SOURCE EXTRACT:
====

# Offline for "freebsd-update" "portsnap"



## ipfreak (Feb 2, 2016)

Hello,

I built one FreeBSD on internal network (remote VM, no usb) which locks outside connections. so I can't do anything in terms of keeping the system up to date.

I have two questions for this scenario:

1) Where and what files I need to get in order to conduct offline updates?
2) any specific procedures for this offline updates?

Thanks

_dave


----------



## SirDice (Feb 2, 2016)

ipfreak said:


> 1) Where and what files I need to get in order to conduct offline updates?


That depends on the update.



> 2) any specific procedures for this offline updates?


Yes, there aren't any. It's assumed the machine is able to access the internet.

====

INFORMATION SHOWN:
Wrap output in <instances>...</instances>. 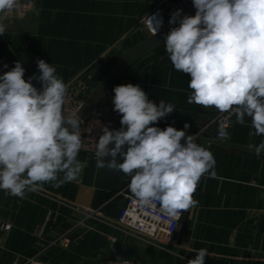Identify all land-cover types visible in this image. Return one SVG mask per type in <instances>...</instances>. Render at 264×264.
Returning a JSON list of instances; mask_svg holds the SVG:
<instances>
[{"label": "crops", "instance_id": "crops-1", "mask_svg": "<svg viewBox=\"0 0 264 264\" xmlns=\"http://www.w3.org/2000/svg\"><path fill=\"white\" fill-rule=\"evenodd\" d=\"M160 1L17 0L3 21L8 28L0 35V75L20 61L25 80L39 76L37 60L43 59L84 101L126 50L152 36L144 17ZM189 81L174 70L162 44L130 62L95 107L111 115L113 88L131 83L157 105L162 99L176 108L150 126L184 130L188 124L190 131H202L197 142L213 153L216 176L201 177L193 194L198 203L185 211L173 239L153 240L119 227L126 195H133L130 177L97 168L95 158L79 153L86 164L75 182L45 183L24 199L0 190V218L12 225L0 232V264L29 257L45 264H108L111 237L133 264H187L202 248L205 264H264V152H254L264 137L254 135L250 120L241 125L234 117L227 140H216L219 112L187 102ZM32 83L41 89L38 80ZM120 119H114L115 130Z\"/></svg>", "mask_w": 264, "mask_h": 264}, {"label": "clouds", "instance_id": "clouds-1", "mask_svg": "<svg viewBox=\"0 0 264 264\" xmlns=\"http://www.w3.org/2000/svg\"><path fill=\"white\" fill-rule=\"evenodd\" d=\"M192 2L195 15L182 16L181 9L171 14L169 23L179 26L170 29L164 44L174 70L190 76L187 102L234 114L241 125L247 118L254 135L264 137V0ZM16 7L17 0H0V35L8 28L6 14ZM162 23L152 15L146 26L156 36ZM37 67L40 75L28 80L20 61L0 75V190L20 199L45 183L60 187L77 181L86 164L78 159L83 120L64 114L67 85L43 59ZM113 92L121 128H101L96 167L123 172L140 204L155 208L158 203L164 215L180 219L197 205L193 194L201 177L216 176L213 153L197 142L200 131L186 135L173 126H150L176 110L172 103L161 99L157 105L131 83ZM218 131L227 135L222 124ZM254 152L257 157L264 152V139ZM207 255L199 249L187 264H205Z\"/></svg>", "mask_w": 264, "mask_h": 264}, {"label": "built area", "instance_id": "built-area-1", "mask_svg": "<svg viewBox=\"0 0 264 264\" xmlns=\"http://www.w3.org/2000/svg\"><path fill=\"white\" fill-rule=\"evenodd\" d=\"M181 9V15H195L196 9L193 6L192 0H161L154 9L144 17V23L146 25L148 16L156 15L158 18H162V27L157 33L171 29L177 24H170L169 20L171 14L176 10ZM147 27V26H146ZM150 32V31H149ZM151 33V32H150ZM151 35H153L151 33ZM68 94L64 105V114L71 116L81 106L83 99L81 95L74 89L72 83L67 84ZM91 116L85 117L80 127V134L82 140V148L79 153H85L86 155L95 158L96 143L99 135H101V128L108 126L110 129H115L114 119H119L121 114L114 111L111 115L107 114L101 109H95ZM234 114L231 113H218L216 120L221 124L227 131L226 136L219 135V131L216 134V140L226 141L229 136V131L234 122ZM186 135H195L199 131H190L184 129ZM202 131H200L201 137ZM185 211L180 214V219H172L164 215L160 211V206L157 203L156 207H149L140 204L136 198L131 195H126V203L121 208L117 224L122 229L131 232L135 235L146 237L153 240L161 239H173L175 231L178 229L183 219ZM12 227L9 221L0 218V232L10 230ZM42 228L38 227L36 230L37 234H40ZM111 257L108 260V264H133V261L123 256L117 245L116 237H111ZM62 243H65L62 240ZM13 264H45L38 258H26L25 260H18Z\"/></svg>", "mask_w": 264, "mask_h": 264}, {"label": "water", "instance_id": "water-1", "mask_svg": "<svg viewBox=\"0 0 264 264\" xmlns=\"http://www.w3.org/2000/svg\"><path fill=\"white\" fill-rule=\"evenodd\" d=\"M32 10L33 7L29 5L27 12H31ZM178 26L179 25H176L175 27ZM169 31L170 29L161 31L157 33L156 36L152 35L150 38L126 50L115 63V65L111 68V70L107 73V75L100 81V83H98V85H96V87L91 91L87 98L82 102L81 106L75 114H77L81 119H84L87 116H91L96 105L103 98V96L116 81V79L121 75L123 70L129 65V63L139 55L162 44H165V36L169 33ZM127 250L131 249L127 248Z\"/></svg>", "mask_w": 264, "mask_h": 264}]
</instances>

====

Answer these questions about the forum thread on offline FreeBSD updates:
1. What kind of machine did ipfreak build the FreeBSD system on?
2. According to SirDice, what do the files needed for an offline update depend on?
3. What does SirDice say is assumed about the machine?
You won't need the rows.

1. A remote VM with no USB, on an internal network that locks outside connections.
2. The update.
3. That it is able to access the internet.